The editors who assembled the oracles of Hosea made a pattern of alternating Hosea's judgment oracles with passages concerning salvation. The lectionary therefore has attached verse 10 to our reading. But verses 10-11 are separate pronouncements, given much later in Hosea's ministry, and indeed, never fulfilled during Hosea's lifetime. The eighth-century kingdom of Israel goes into exile, and it dies. If the preacher uses verse 10, he or she should be aware of those facts of history. It is not until the birth of Jesus Christ that God's promises of salvation in Hosea's book are realized (cf. Matthew 2:15).
Lutheran Option: Genesis 18:20-32
This passage follows immediately on last Sunday's text, in which the three men appeared at the door of Abraham's tent in Mamre, and one of them, the Lord, promised the aged Abraham and Sarah a son. Now the question of the sin of Sodom is taken up in a marvelous conversation between the Lord and Abraham.
Abraham is not particularly interested in saving Sodom, that legendary symbol of sin that was located at the southern tip of the Dead Sea. (The site is now under water.) Nor does Abraham show any concern for his nephew Lot, who dwells in Sodom. Rather, the patriarch engages in a theological conversation with his God.
Abraham, like so many of us, is interested in the justice of God. God has revealed to Abraham that he is going to destroy Sodom (cf. vv. 17-19). But Abraham wants to know if righteousness counts more with God than does unrighteousness. If God finds fifty righteous in Sodom, will he spare the whole city on their account? Surely, the Judge of all the earth would not destroy them (v. 25)!

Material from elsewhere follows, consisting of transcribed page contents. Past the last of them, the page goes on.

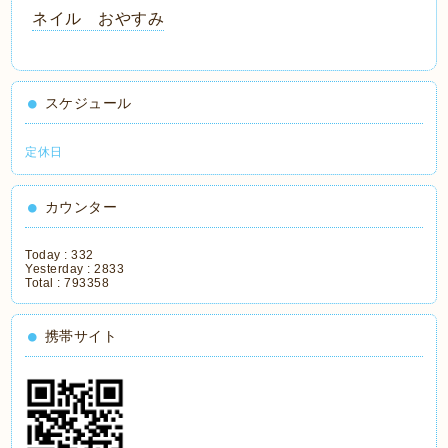
ネイル おやすみ
スケジュール
定休日
カウンター
Today :
332
Yesterday :
2833
Total :
793358
携帯サイト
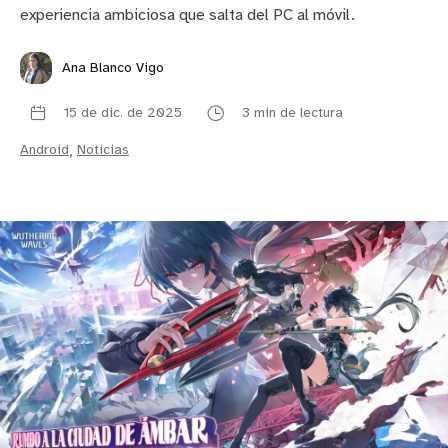
experiencia ambiciosa que salta del PC al móvil.
Ana Blanco Vigo
15 de dic. de 2025
3 min de lectura
Android
,
Noticias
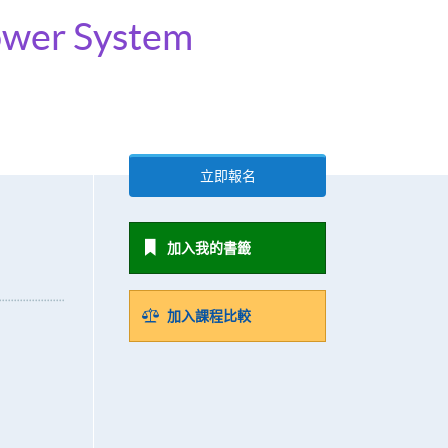
Power System
立即報名
加入我的書籤
加入課程比較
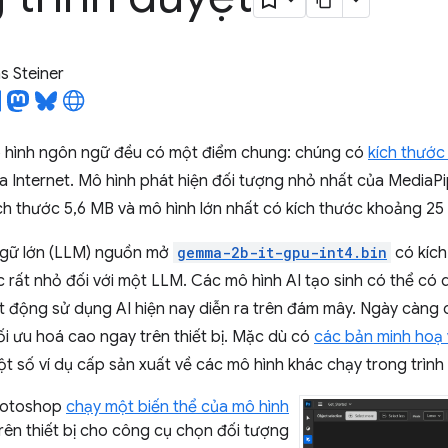
 Steiner
 hình ngôn ngữ đều có một điểm chung: chúng có
kích thước
 Internet. Mô hình phát hiện đối tượng nhỏ nhất của MediaPi
ích thước 5,6 MB và mô hình lớn nhất có kích thước khoảng 25
ngữ lớn (LLM) nguồn mở
gemma-2b-it-gpu-int4.bin
có kích
ớc rất nhỏ đối với một LLM. Các mô hình AI tạo sinh có thể có q
ạt động sử dụng AI hiện nay diễn ra trên đám mây. Ngày càng
i ưu hoá cao ngay trên thiết bị. Mặc dù có
các bản minh hoạ 
t số ví dụ cấp sản xuất về các mô hình khác chạy trong trình
hotoshop
chạy một biến thể của mô hình
rên thiết bị cho công cụ chọn đối tượng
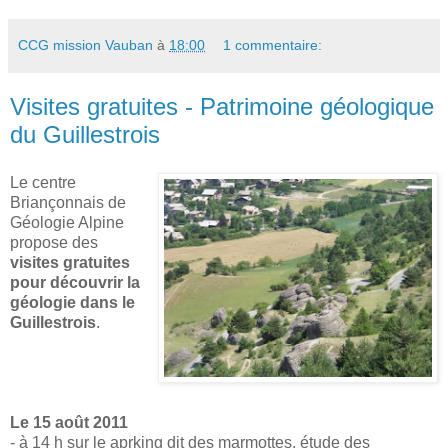
CCG mission Vauban
à
18:00
1 commentaire:
Visites gratuites - Patrimoine géologique
du Guillestrois
Le centre
Briançonnais de
Géologie Alpine
propose des
visites gratuites
pour découvrir la
géologie dans le
Guillestrois
.
Le 15 août 2011
- à 14 h sur le aprking dit des marmottes, étude des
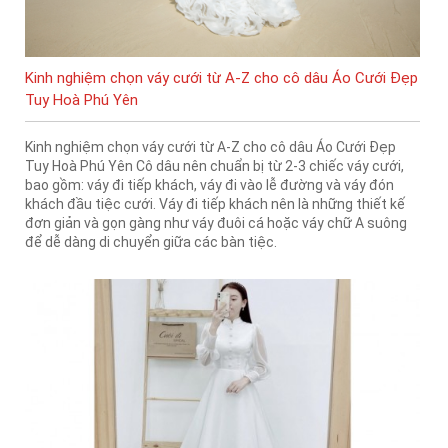
Kinh nghiệm chọn váy cưới từ A-Z cho cô dâu Áo Cưới Đẹp
Tuy Hoà Phú Yên
Kinh nghiệm chọn váy cưới từ A-Z cho cô dâu Áo Cưới Đẹp
Tuy Hoà Phú Yên Cô dâu nên chuẩn bị từ 2-3 chiếc váy cưới,
bao gồm: váy đi tiếp khách, váy đi vào lễ đường và váy đón
khách đầu tiệc cưới. Váy đi tiếp khách nên là những thiết kế
đơn giản và gọn gàng như váy đuôi cá hoặc váy chữ A suông
để dễ dàng di chuyển giữa các bàn tiệc.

Abraham has his own conception of what God should be like, and God patiently puts up with Abraham's questioning -- perhaps with a smile on the divine face.
Abraham does have some awareness of his own boldness. "Behold, I have taken upon myself to speak to the Lord, I who am but dust and ashes," he says (v. 27). Such humility is fitting for a conversation with God. But that does not deter Abraham's boldness. If God finds forty-five, or forty, or thirty, or twenty, or just ten righteous persons in Sodom, will God spare the city for their sake? How much does righteousness weigh on the scales of God's justice?

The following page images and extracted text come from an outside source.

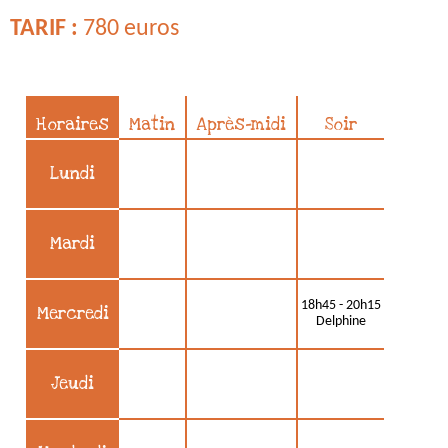
TARIF :
780 euros
Horaires
Matin
Après-midi
Soir
Lundi
Mardi
18h45 - 20h15
Mercredi
Delphine
Jeudi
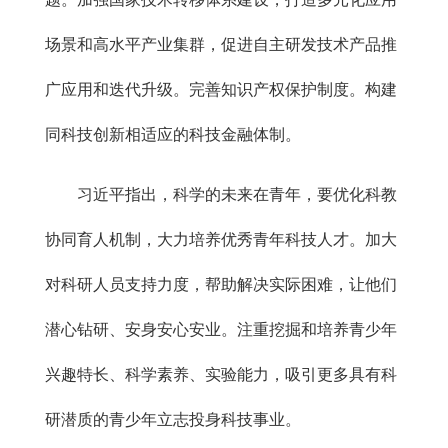
场景和高水平产业集群，促进自主研发技术产品推
广应用和迭代升级。完善知识产权保护制度。构建
同科技创新相适应的科技金融体制。
习近平指出，科学的未来在青年，要优化科教
协同育人机制，大力培养优秀青年科技人才。加大
对科研人员支持力度，帮助解决实际困难，让他们
潜心钻研、安身安心安业。注重挖掘和培养青少年
兴趣特长、科学素养、实验能力，吸引更多具有科
研潜质的青少年立志投身科技事业。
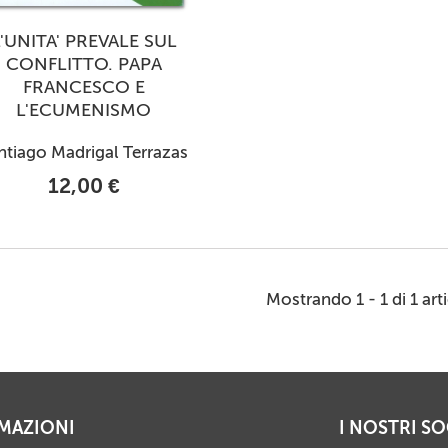
L'UNITA' PREVALE SUL
CONFLITTO. PAPA
FRANCESCO E
L'ECUMENISMO
ntiago Madrigal Terrazas
12,00 €
Mostrando 1 - 1 di 1 art
MAZIONI
I NOSTRI SO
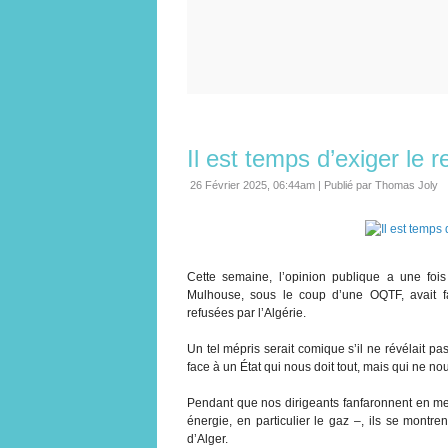
Il est temps d’exiger le r
26 Février 2025, 06:44am
|
Publié par Thomas Joly
Cette semaine, l’opinion publique a une foi
Mulhouse, sous le coup d’une OQTF, avait fa
refusées par l’Algérie.
Un tel mépris serait comique s’il ne révélait pa
face à un État qui nous doit tout, mais qui ne n
Pendant que nos dirigeants fanfaronnent en m
énergie, en particulier le gaz –, ils se mont
d’Alger.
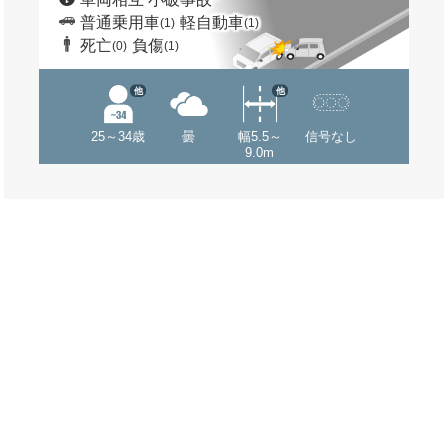
普通乗用車
軽自動車
(1)
(1)
死亡
負傷
(0)
(1)
他
他
25～34歳
曇
幅5.5～
信号なし
9.0m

But it is not justice that the Lord talks about in this passage. It is mercy. And for the sake of ten righteous persons in Sodom -- or for the sake of one righteous man named Jesus Christ -- God will not come to destroy us. Christ's righteousness on the cross and his victory at the resurrection atone for all our sins, and God counts us justified through faith in our Lord. An incredibly merciful, patient, loving God wills for us life instead of death.
If we should want a just measurement in the scales of God of all that we have done, not one of us would deserve life, because each one of us has sinned. And "the wages of sin is death, but the free gift" -- totally undeserved, totally a gift of grace -- "is eternal life in Jesus Christ our Lord" (Romans 6:23).